One gotcha with IP address rate-limited is that it’s not uncommon for many different end-users to share an IP address. This is prevalent for customer apps but can also affect B2B, when several companies are in the same co-working space.
Traefik has a catalog of middlewares that can be downloaded and installed, or you can develop your own for custom functionality.
In addition to rate limiting, we can use the gateway to encrypt traffic with TLS and validate authentication for requests to our API. These are “cross-cutting concerns”, or security principles that we expect every API backend to enforce. Rather than relying on each backend server implementing these controls (or risking that a backend gets deployed without one), our gateway consistently enforces them.
Not only does a gateway provide a layer of security to our architecture, but it also gives us flexibility for upgrading our backend services in the future. We can control our requests are routed through the gateway configuration, and forward version 2 of our API to new services while keeping backwards-compatible services running separately.
Another architectural design consideration is network segmentation. This strategy involves separating a network into distinct sub-networks (subnets), which restrict how machines on the network can communicate with each other or the Internet.
By limiting the sources from which a server can receive network traffic, you can effectively guard against unpatched vulnerabilities being exploited. “Zero day” flaws refer to vulnerabilities discovered after attackers have already started exploiting them to hack into systems. It’s difficult to predict where the next “zero day” will emerge, but a server that is isolated from direct Internet traffic is less likely to be compromised by such vulnerabilities.
The strongest form of network segmentation is achieved by restricting what backend servers can receive traffic directly from the Internet. Given the Internet’s vast and varied population, it’s still one of the primary sources of threats.
A useful design strategy starts with the assumption that “none of your backend servers” need a direct connection to the Internet. For instance, your database likely doesn’t need to accept connections from the Internet; it only needs to communicate with other backend servers. Therefore, start with the assumption that no Internet connectivity is required and then selectively add it to components that absolutely need it.

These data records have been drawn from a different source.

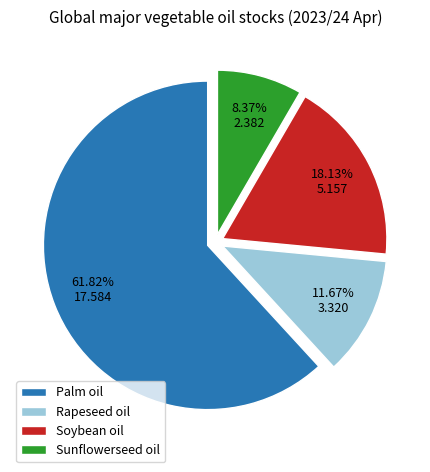

What is the ratio of the value at Soybean oil to the value at Rapeseed oil?

1.6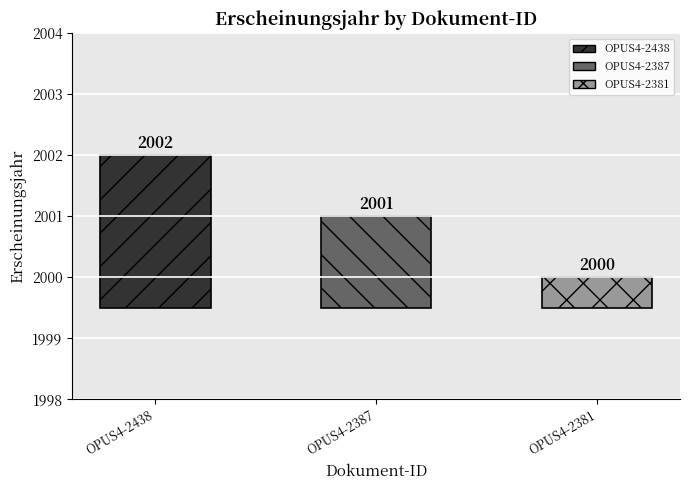

Count the values in the range 2000 to 2002.

3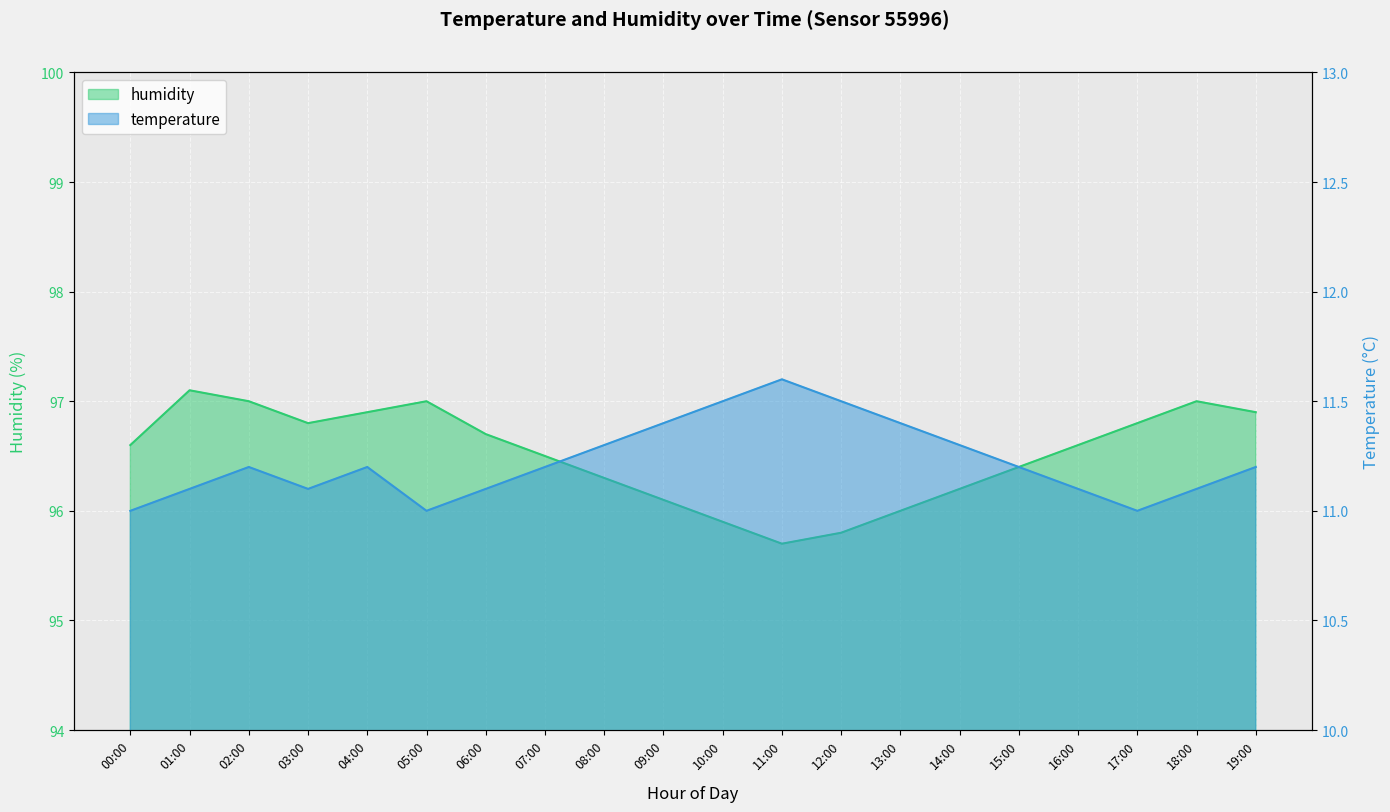

True or false: temperature has more than 0 interior local peaks.

True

It’s entirely feasible that, when using an API Gateway as described earlier, none of your servers need a direct Internet connection. The Gateway can handle all incoming traffic from the Internet, ensuring that the traffic is safe and authorized before passing it to a server located on a restricted network.
Incorporating these architectural considerations early in your application’s design can significantly enhance your security posture. By thinking ahead and building security into the very structure of your application, you’re better equipped to defend against evolving threats and vulnerabilities. In today’s digital landscape, this proactive approach is a critical component of your overall security strategy.